### WHAT NEEDS TO BE DONE
I need the number of lines in the listing below that contain "with", and only that number.

### RECORDS FOR THE TASK
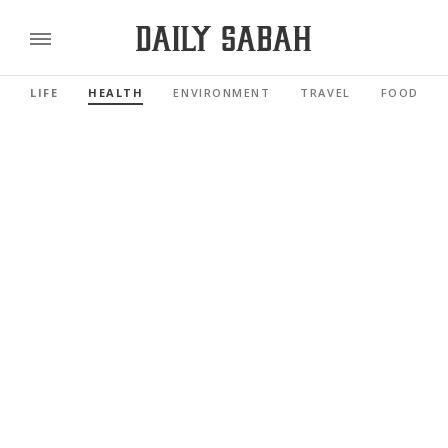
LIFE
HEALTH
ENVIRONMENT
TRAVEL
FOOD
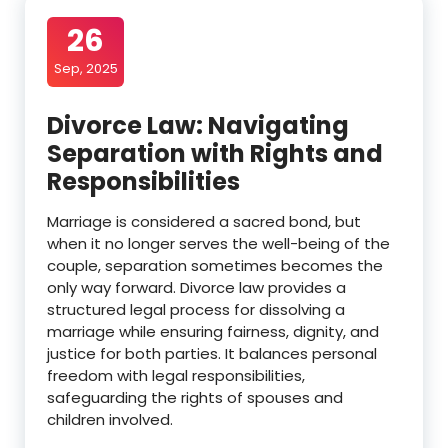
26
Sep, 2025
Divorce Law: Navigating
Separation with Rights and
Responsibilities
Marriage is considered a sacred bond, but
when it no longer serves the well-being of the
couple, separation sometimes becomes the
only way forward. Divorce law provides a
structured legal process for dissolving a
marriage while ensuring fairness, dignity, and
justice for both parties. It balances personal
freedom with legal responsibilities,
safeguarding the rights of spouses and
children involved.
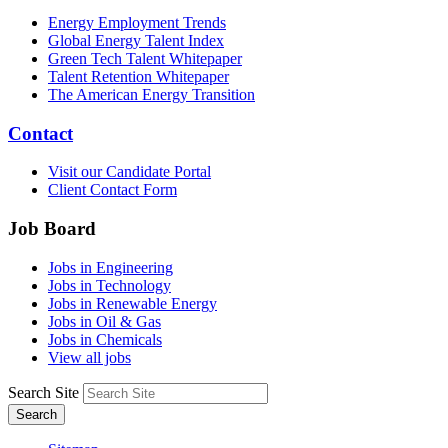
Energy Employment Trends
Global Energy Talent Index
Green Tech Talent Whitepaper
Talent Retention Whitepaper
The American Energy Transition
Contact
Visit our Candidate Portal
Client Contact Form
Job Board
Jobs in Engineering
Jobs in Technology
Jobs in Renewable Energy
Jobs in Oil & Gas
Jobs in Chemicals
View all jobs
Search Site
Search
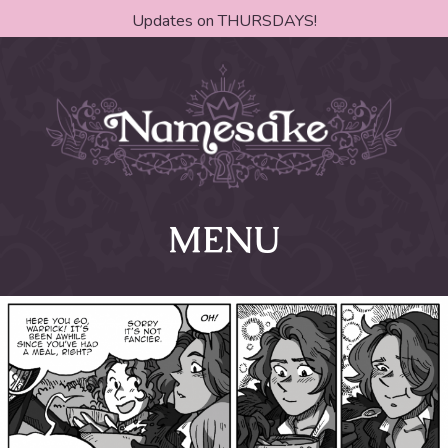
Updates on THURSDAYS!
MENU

### COMPLETED TASK
2